When you’re leading a ministry, you only have a compass, not a map. You can’t predict the future and trying to plan out every little thing often does not work. Yet the allure of planning runs strong in many leaders.
We often treat planning for ministry like we have a map in our hands: a definitive end point, or goal. With a definitive goal or “vision” in our minds, the method for accomplishing the goal is merely to work backwards from whatever end date we come up with and voila…an accomplished goal. But life doesn’t work that way, especially in the church.
Often, we may have a “leading” from God about some kind of direction to chart as a ministry, yet the goal or “vision” may be a bit fuzzy. That’s ok. Because we’re in the same position like Abraham was when God told him to just “go” and leave the rest to him (Genesis 12:1-2). Furthermore, the “goals” of ministry are often unmeasurable. How do you really measure spiritual growth?!? (And therefore, we shouldn’t try to measure it). Moreover, we cannot predict the future! So you may start out heading in one direction as a ministry only to be redirected somewhere else by random things that come up. Instead of trying to map everything out however, there’s a better way.
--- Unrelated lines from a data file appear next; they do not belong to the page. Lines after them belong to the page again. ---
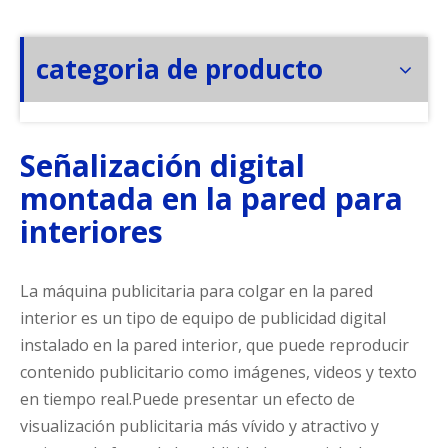
categoria de producto
Señalización digital
montada en la pared para
interiores
La máquina publicitaria para colgar en la pared
interior es un tipo de equipo de publicidad digital
instalado en la pared interior, que puede reproducir
contenido publicitario como imágenes, videos y texto
en tiempo real.Puede presentar un efecto de
visualización publicitaria más vívido y atractivo y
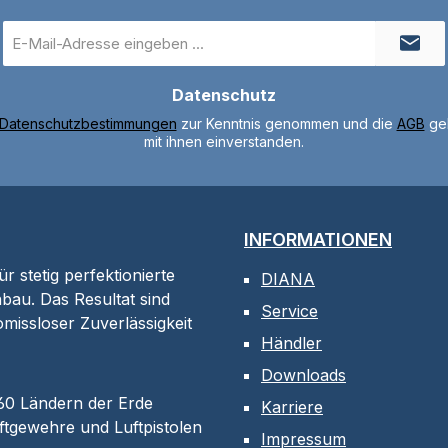
E-
Mail-
Adresse
Datenschutz
*
Datenschutzbestimmungen
zur Kenntnis genommen und die
AGB
gel
mit ihnen einverstanden.
INFORMATIONEN
 stetig perfektionierte
DIANA
bau. Das Resultat sind
Service
omissloser Zuverlässigkeit
Händler
Downloads
 60 Ländern der Erde
Karriere
tgewehre und Luftpistolen
Impressum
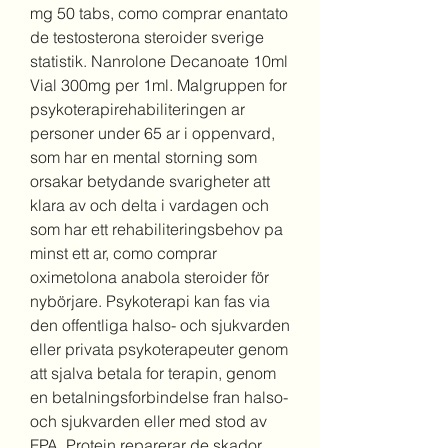
mg 50 tabs, como comprar enantato 
de testosterona steroider sverige 
statistik. Nanrolone Decanoate 10ml 
Vial 300mg per 1ml. Malgruppen for 
psykoterapirehabiliteringen ar 
personer under 65 ar i oppenvard, 
som har en mental storning som 
orsakar betydande svarigheter att 
klara av och delta i vardagen och 
som har ett rehabiliteringsbehov pa 
minst ett ar, como comprar 
oximetolona anabola steroider för 
nybörjare. Psykoterapi kan fas via 
den offentliga halso- och sjukvarden 
eller privata psykoterapeuter genom 
att sjalva betala for terapin, genom 
en betalningsforbindelse fran halso- 
och sjukvarden eller med stod av 
FPA. Protein reparerar de skador 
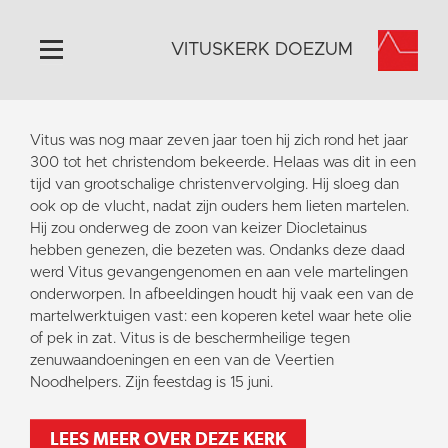
VITUSKERK DOEZUM
Home
Vitus was nog maar zeven jaar toen hij zich rond het jaar
Algemeen
300 tot het christendom bekeerde. Helaas was dit in een
tijd van grootschalige christenvervolging. Hij sloeg dan
Historie
ook op de vlucht, nadat zijn ouders hem lieten martelen.
Omgeving
Hij zou onderweg de zoon van keizer Diocletainus
hebben genezen, die bezeten was. Ondanks deze daad
Activiteiten
werd Vitus gevangengenomen en aan vele martelingen
Steun ons
onderworpen. In afbeeldingen houdt hij vaak een van de
martelwerktuigen vast: een koperen ketel waar hete olie
Contact
of pek in zat. Vitus is de beschermheilige tegen
Vaktaal
zenuwaandoeningen en een van de Veertien
Noodhelpers. Zijn feestdag is 15 juni.
LEES MEER OVER DEZE KERK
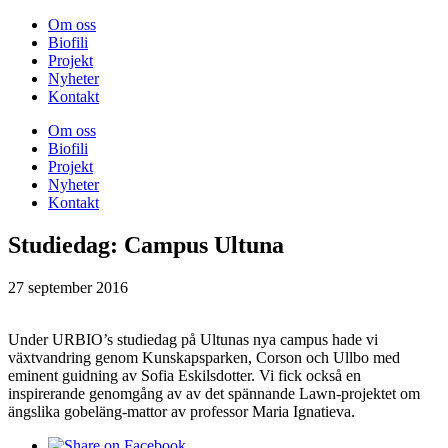
Om oss
Biofili
Projekt
Nyheter
Kontakt
Om oss
Biofili
Projekt
Nyheter
Kontakt
Studiedag: Campus Ultuna
27 september 2016
Under URBIO’s studiedag på Ultunas nya campus hade vi
växtvandring genom Kunskapsparken, Corson och Ullbo med
eminent guidning av Sofia Eskilsdotter. Vi fick också en
inspirerande genomgång av av det spännande Lawn-projektet om
ängslika gobeläng-mattor av professor Maria Ignatieva.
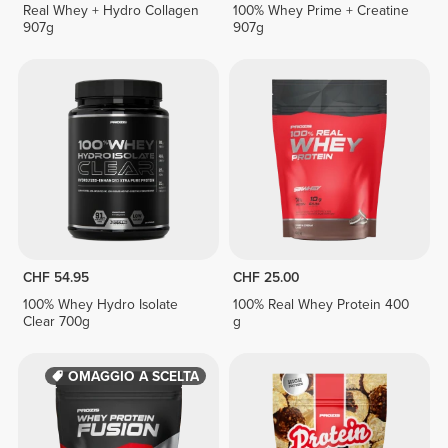
Real Whey + Hydro Collagen
100% Whey Prime + Creatine
907g
907g
CHF 54.95
CHF 25.00
100% Whey Hydro Isolate
100% Real Whey Protein 400
Clear 700g
g
OMAGGIO A SCELTA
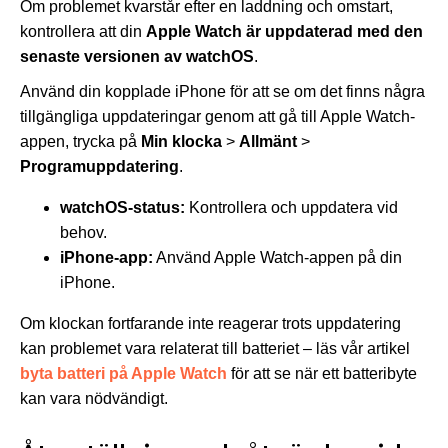
Om problemet kvarstår efter en laddning och omstart,
kontrollera att din
Apple Watch är uppdaterad med den
senaste versionen av watchOS
.
Använd din kopplade iPhone för att se om det finns några
tillgängliga uppdateringar genom att gå till Apple Watch-
appen, trycka på
Min klocka
>
Allmänt
>
Programuppdatering
.
watchOS-status:
Kontrollera och uppdatera vid
behov.
iPhone-app:
Använd Apple Watch-appen på din
iPhone.
Om klockan fortfarande inte reagerar trots uppdatering
kan problemet vara relaterat till batteriet – läs vår artikel
byta batteri på Apple Watch
för att se när ett batteribyte
kan vara nödvändigt.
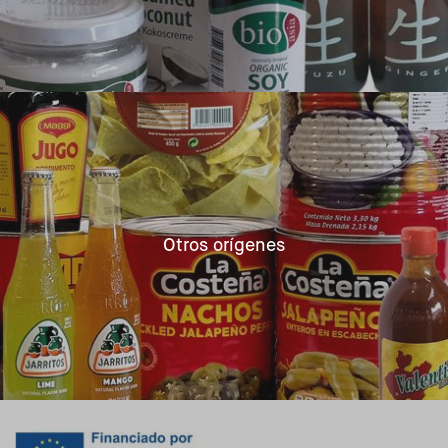
Otros orígenes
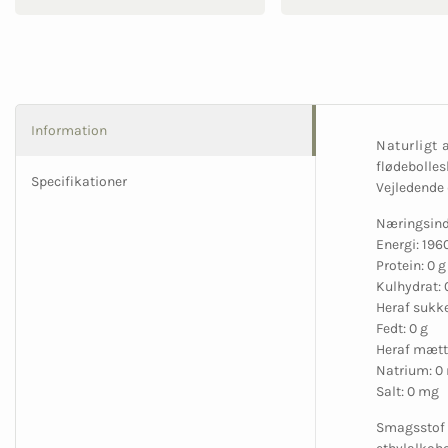
Information
Naturligt
flødebollesk
Specifikationer
Vejledende d
Næringsindh
Energi: 196
Protein: 0 g
Kulhydrat: 
Heraf sukke
Fedt: 0 g
Heraf mætte
Natrium: 0
Salt: 0 mg
Smagsstof t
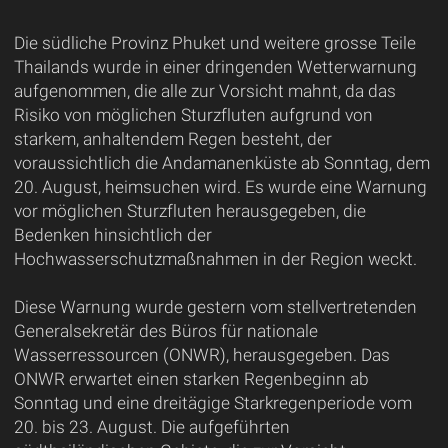
Die südliche Provinz Phuket und weitere grosse Teile
Thailands wurde in einer dringenden Wetterwarnung
aufgenommen, die alle zur Vorsicht mahnt, da das
Risiko von möglichen Sturzfluten aufgrund von
starkem, anhaltendem Regen besteht, der
voraussichtlich die Andamanenküste ab Sonntag, dem
20. August, heimsuchen wird. Es wurde eine Warnung
vor möglichen Sturzfluten herausgegeben, die
Bedenken hinsichtlich der
Hochwasserschutzmaßnahmen in der Region weckt.
Diese Warnung wurde gestern vom stellvertretenden
Generalsekretär des Büros für nationale
Wasserressourcen (ONWR), herausgegeben. Das
ONWR erwartet einen starken Regenbeginn ab
Sonntag und eine dreitägige Starkregenperiode vom
20. bis 23. August. Die aufgeführten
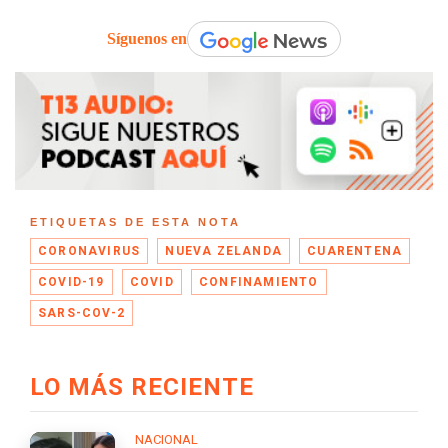
Síguenos en
ETIQUETAS DE ESTA NOTA
CORONAVIRUS
NUEVA ZELANDA
CUARENTENA
COVID-19
COVID
CONFINAMIENTO
SARS-COV-2
LO MÁS RECIENTE
NACIONAL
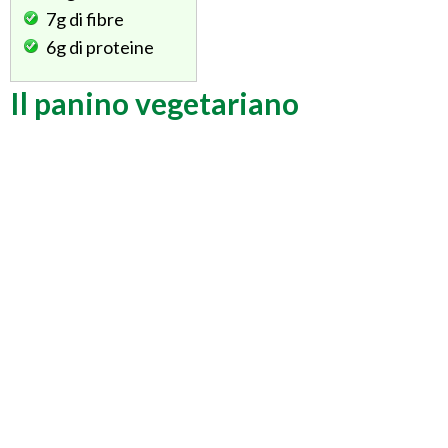
7g
di fibre
6g
di proteine
Il panino vegetariano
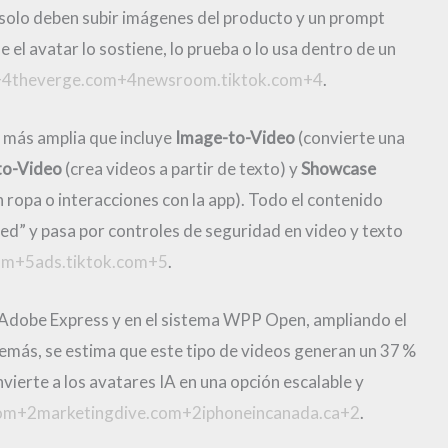
 solo deben subir imágenes del producto y un prompt
 el avatar lo sostiene, lo prueba o lo usa dentro de un
a+4theverge.com+4newsroom.tiktok.com+4
.
e más amplia que incluye
Image-to-Video
(convierte una
to-Video
(crea videos a partir de texto) y
Showcase
ropa o interacciones con la app). Todo el contenido
ed” y pasa por controles de seguridad en video y texto
om+5ads.tiktok.com+5
.
Adobe Express y en el sistema WPP Open, ampliando el
emás, se estima que este tipo de videos generan un 37 %
vierte a los avatares IA en una opción escalable y
om+2marketingdive.com+2iphoneincanada.ca+2
.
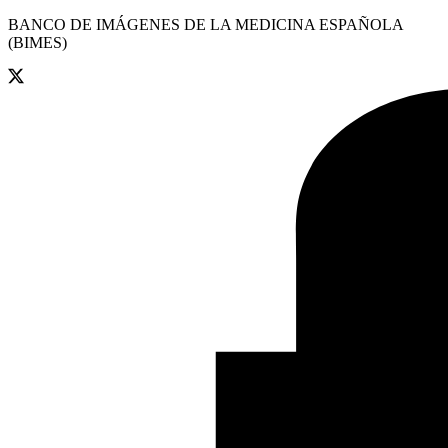
BANCO DE IMÁGENES DE LA MEDICINA ESPAÑOLA
(BIMES)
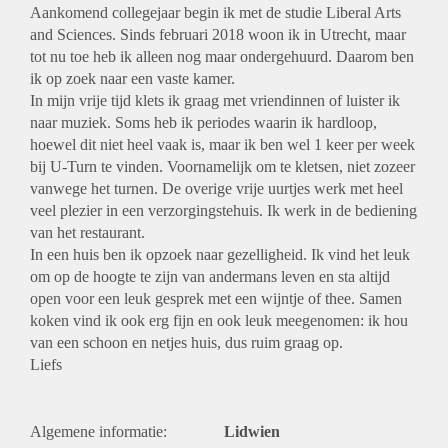
Aankomend collegejaar begin ik met de studie Liberal Arts
and Sciences. Sinds februari 2018 woon ik in Utrecht, maar
tot nu toe heb ik alleen nog maar ondergehuurd. Daarom ben
ik op zoek naar een vaste kamer.
In mijn vrije tijd klets ik graag met vriendinnen of luister ik
naar muziek. Soms heb ik periodes waarin ik hardloop,
hoewel dit niet heel vaak is, maar ik ben wel 1 keer per week
bij U-Turn te vinden. Voornamelijk om te kletsen, niet zozeer
vanwege het turnen. De overige vrije uurtjes werk met heel
veel plezier in een verzorgingstehuis. Ik werk in de bediening
van het restaurant.
In een huis ben ik opzoek naar gezelligheid. Ik vind het leuk
om op de hoogte te zijn van andermans leven en sta altijd
open voor een leuk gesprek met een wijntje of thee. Samen
koken vind ik ook erg fijn en ook leuk meegenomen: ik hou
van een schoon en netjes huis, dus ruim graag op.
Liefs
Algemene informatie:
Lidwien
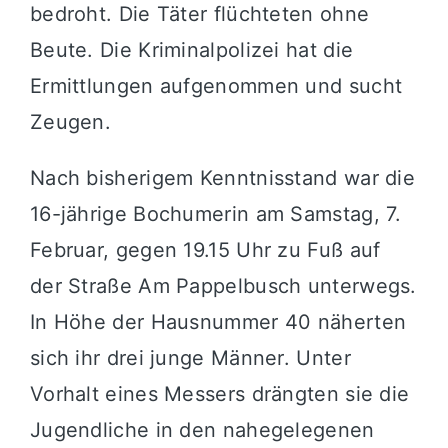
bedroht. Die Täter flüchteten ohne
Beute. Die Kriminalpolizei hat die
Ermittlungen aufgenommen und sucht
Zeugen.
Nach bisherigem Kenntnisstand war die
16-jährige Bochumerin am Samstag, 7.
Februar, gegen 19.15 Uhr zu Fuß auf
der Straße Am Pappelbusch unterwegs.
In Höhe der Hausnummer 40 näherten
sich ihr drei junge Männer. Unter
Vorhalt eines Messers drängten sie die
Jugendliche in den nahegelegenen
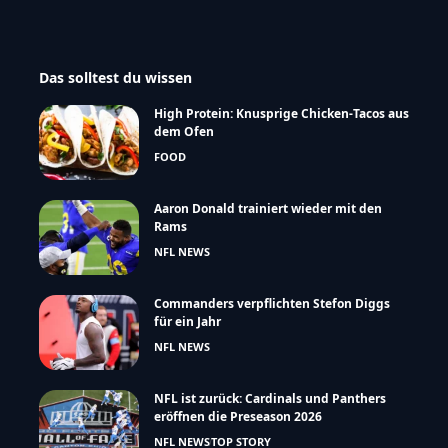
Das solltest du wissen
High Protein: Knusprige Chicken-Tacos aus
dem Ofen
FOOD
Aaron Donald trainiert wieder mit den
Rams
NFL NEWS
Commanders verpflichten Stefon Diggs
für ein Jahr
NFL NEWS
NFL ist zurück: Cardinals und Panthers
eröffnen die Preseason 2026
NFL NEWS
TOP STORY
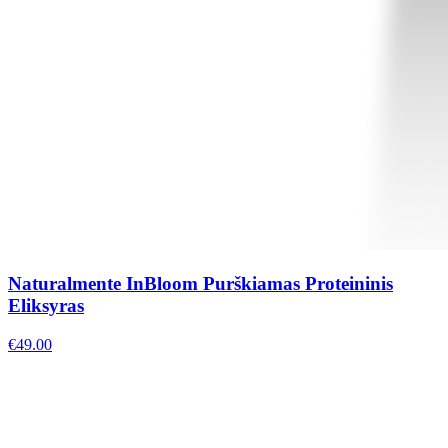
Naturalmente InBloom Purškiamas Proteininis
Eliksyras
€
49.00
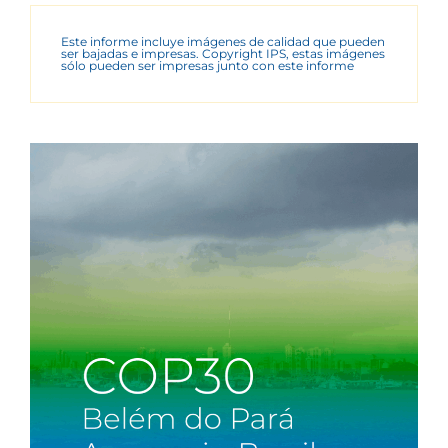
Este informe incluye imágenes de calidad que pueden
ser bajadas e impresas. Copyright IPS, estas imágenes
sólo pueden ser impresas junto con este informe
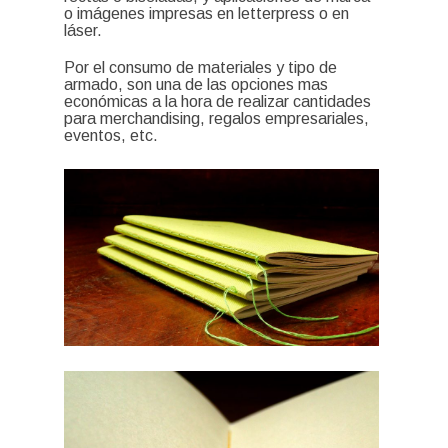
o imágenes impresas en letterpress o en
láser.
Por el consumo de materiales y tipo de
armado, son una de las opciones mas
económicas a la hora de realizar cantidades
para merchandising, regalos empresariales,
eventos, etc.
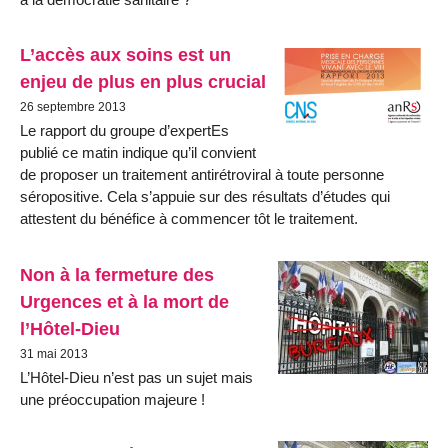
L’accès aux soins est un
enjeu de plus en plus crucial
26 septembre 2013
Le rapport du groupe d’expertEs
publié ce matin indique qu’il convient
de proposer un traitement antirétroviral à toute personne
séropositive. Cela s’appuie sur des résultats d’études qui
attestent du bénéfice à commencer tôt le traitement.
Non à la fermeture des
Urgences et à la mort de
l’Hôtel-Dieu
31 mai 2013
L’Hôtel-Dieu n’est pas un sujet mais
une préoccupation majeure !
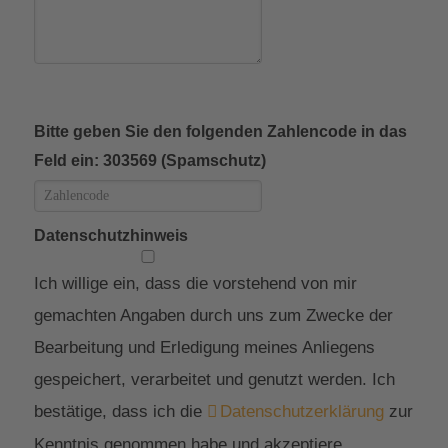
Bitte geben Sie den folgenden Zahlencode in das
Feld ein: 303569 (Spamschutz)
Datenschutzhinweis
Ich willige ein, dass die vorstehend von mir
gemachten Angaben durch uns zum Zwecke der
Bearbeitung und Erledigung meines Anliegens
gespeichert, verarbeitet und genutzt werden. Ich
bestätige, dass ich die
Datenschutzerklärung
zur
Kenntnis genommen habe und akzeptiere.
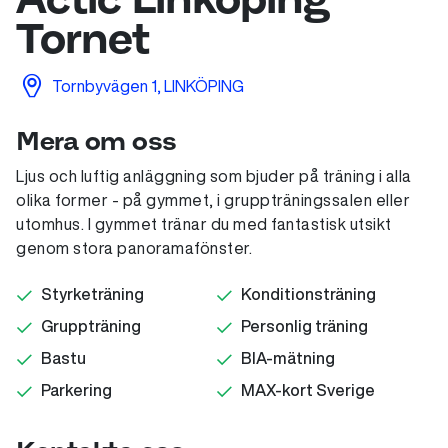
Tornet
Tornbyvägen 1, LINKÖPING
Mera om oss
Ljus och luftig anläggning som bjuder på träning i alla
olika former - på gymmet, i gruppträningssalen eller
utomhus. I gymmet tränar du med fantastisk utsikt
genom stora panoramafönster.
Styrketräning
Konditionsträning
Gruppträning
Personlig träning
Bastu
BIA-mätning
Parkering
MAX-kort Sverige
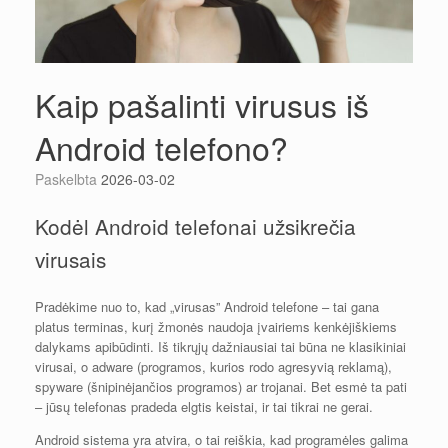
Kaip pašalinti virusus iš
Android telefono?
Paskelbta
2026-03-02
Kodėl Android telefonai užsikrečia
virusais
Pradėkime nuo to, kad „virusas” Android telefone – tai gana
platus terminas, kurį žmonės naudoja įvairiems kenkėjiškiems
dalykams apibūdinti. Iš tikrųjų dažniausiai tai būna ne klasikiniai
virusai, o adware (programos, kurios rodo agresyvią reklamą),
spyware (šnipinėjančios programos) ar trojanai. Bet esmė ta pati
– jūsų telefonas pradeda elgtis keistai, ir tai tikrai ne gerai.
Android sistema yra atvira, o tai reiškia, kad programėles galima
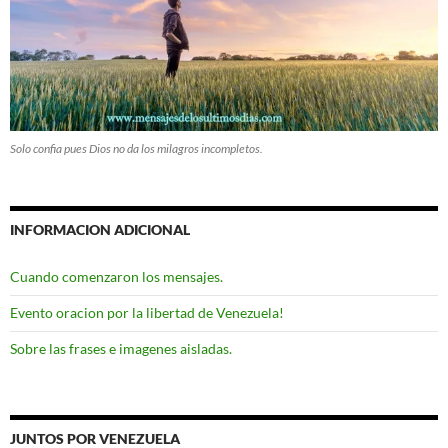
Solo confia pues Dios no da los milagros incompletos.
INFORMACION ADICIONAL
Cuando comenzaron los mensajes.
Evento oracion por la libertad de Venezuela!
Sobre las frases e imagenes aisladas.
JUNTOS POR VENEZUELA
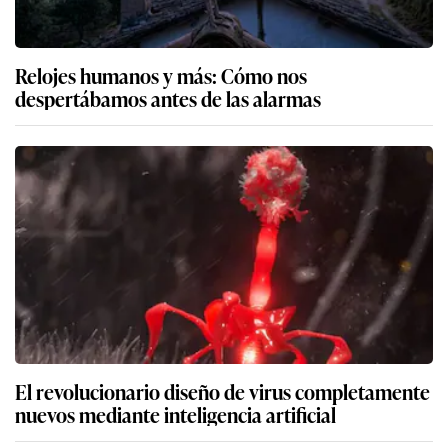
Relojes humanos y más: Cómo nos
despertábamos antes de las alarmas
El revolucionario diseño de virus completamente
nuevos mediante inteligencia artificial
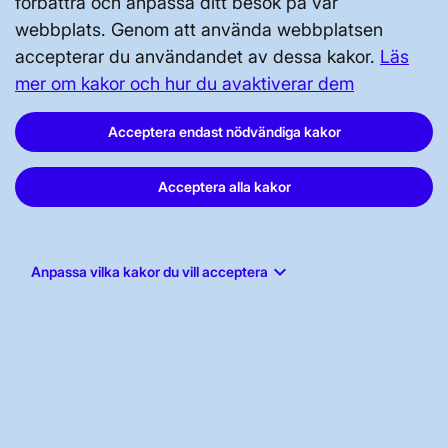
förbättra och anpassa ditt besök på vår
Tillgänglighetsredogörelse
webbplats. Genom att använda webbplatsen
accepterar du användandet av dessa kakor.
Läs
mer om kakor och hur du avaktiverar dem
Acceptera endast nödvändiga kakor
Svenska kraftnät, Box 1200, 172 24
Acceptera alla kakor
Sundbyberg
Tel: 010-475 80 00
keyboard_arrow_down
E-post:
registrator@svk.se
Anpassa vilka kakor du vill acceptera
Org.nr: 202100-4284
LinkedIn
Instagram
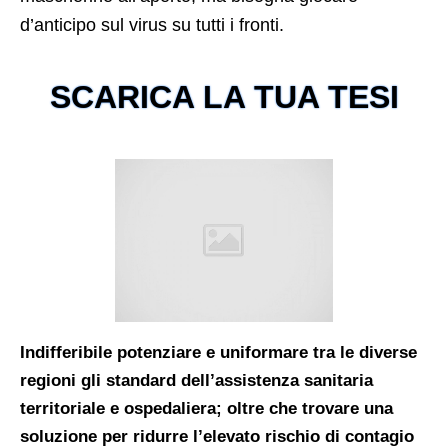
d’anticipo sul virus su tutti i fronti.
SCARICA LA TUA TESI
Indifferibile potenziare e uniformare tra le diverse
regioni gli standard dell’assistenza sanitaria
territoriale e ospedaliera; oltre che trovare una
soluzione per ridurre l’elevato rischio di contagio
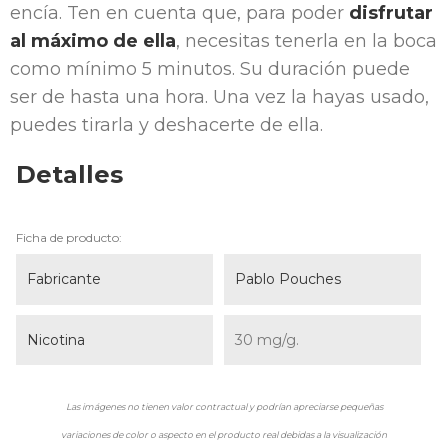
encía. Ten en cuenta que, para poder
disfrutar
al máximo de ella
, necesitas tenerla en la boca
como mínimo 5 minutos. Su duración puede
ser de hasta una hora. Una vez la hayas usado,
puedes tirarla y deshacerte de ella.
Detalles
Ficha de producto:
Fabricante
Pablo Pouches
Nicotina
30 mg/g.
Las imágenes no tienen valor contractual y podrían apreciarse pequeñas
variaciones de color o aspecto en el producto real debidas a la visualización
Instead of trying to map out every little plan along the way, a better way is to view yourself on a journey with a compass. The general end point of the journey is to “make disciples” but how you get there will often take many different routes. Most importantly, you don’t know the exact way ahead. It’s like you’re making your way through the woods, but you’re not in a park. There are no pre-defined trails for you walk. So what do you do?
You rely on your compass. In leadership, your compass is the goal and the values of your ministry. Your compass will guide you to particular “turning points.” So instead of trying to plan everything out in advance, choose to do ONE thing and then evaluate it to see how it turns out. In other words, walk ahead a ways until you have to a make a decision. Then focus on doing the next thing. And walk a little more until you have to make a decision again. Then focus on doing the next thing. Instead of getting wrapped up in a highly detailed plan for the future, or the year, it may be better to focus on only the next week.
Ask yourself this question: What is ONE thing I can do this week to move my ministry forward?
Then after you accomplish that one thing and see its effect, ask: What is the NEXT thing I should do?